You start out with one dome (half a deodorant ball), and gradually amass resources to build seven domes and connect them with tunnels, desalination plants, food plants and laboratories. On every turn you have to decide which action on the board you want to take and combine it with one of your cards - if you can. Some spots on the board will be blocked but you always know which ones won't be available, as the blocking works like a conveyor belt. Your goal is to score 100 points which is doable but not always a given, at least for me.
Underwater Cities is not bogged down by complex or hard-to-remember rules, and at the same time offers satisfying decision making on literally every turn. It gives you the pleasure of seeing your network being built piece by piece on your player board, and the frustration when you can't connect a city to a point-giving metropolis. It really is well-suited for solo play, and I find it to be quite addictive: on some days I played multiple sessions back-to-back.

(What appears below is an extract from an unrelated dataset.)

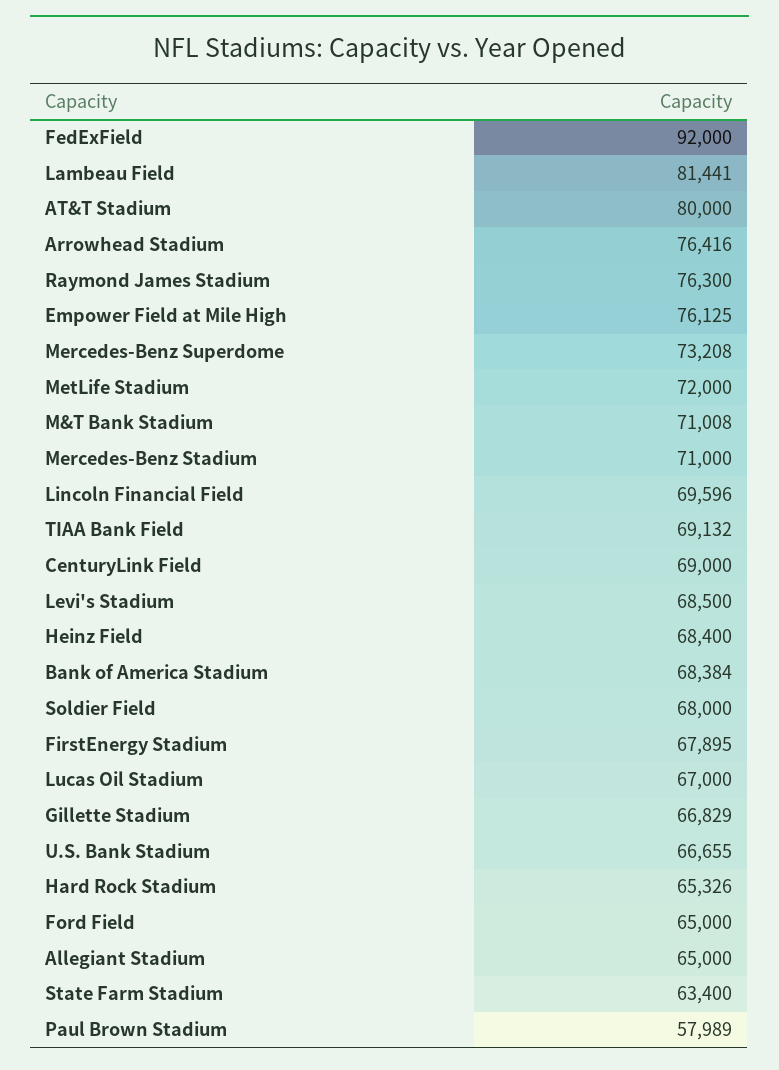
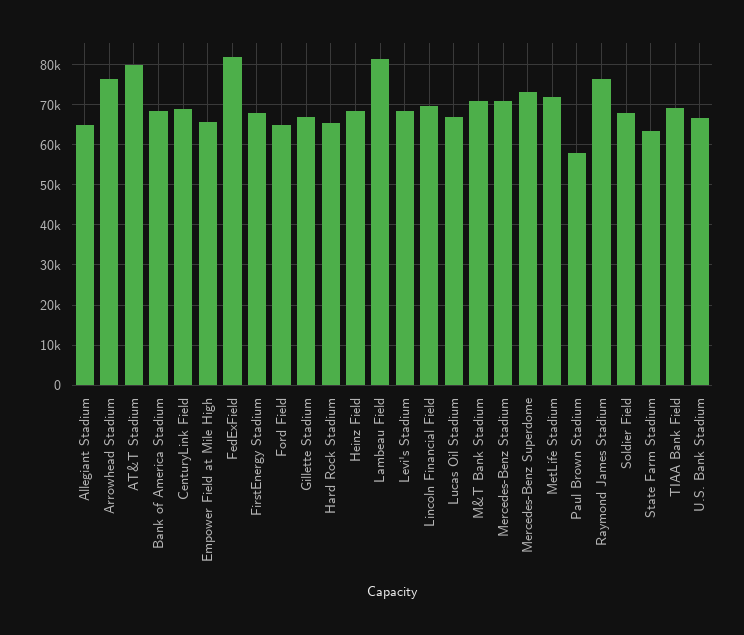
FedExField: 92000 -> 82000
Empower Field at Mile High: 76125 -> 66000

It would be nice if the game had a bit of asymmetry: if each player assistant card offered a different bonus, or if there were different companies that you can play as, like in Terraforming Mars. Still, it has enough variability to last for many plays. I haven't looked into the expansion yet, but I soon will, unless it's better suited for multiplayer. I'm also thinking about ordering upgraded components from Etsy, although I don't like to spend money on cosmetic bits that could have been provided by the publisher. But anyway. If you are a fan of engine building and hand management, Underwater Cities is very much worth diving into.
PS. JW encouraged me to give the article a title that incorporates the letters UC along with an F at the beginning and a K at the end. He suggested "Fantastic Underwater Cities Knocked me out", "Fantastic Underwater Cities is a Keeper", and "Feed me Underwater Cities Kelp" which I chose as the winner.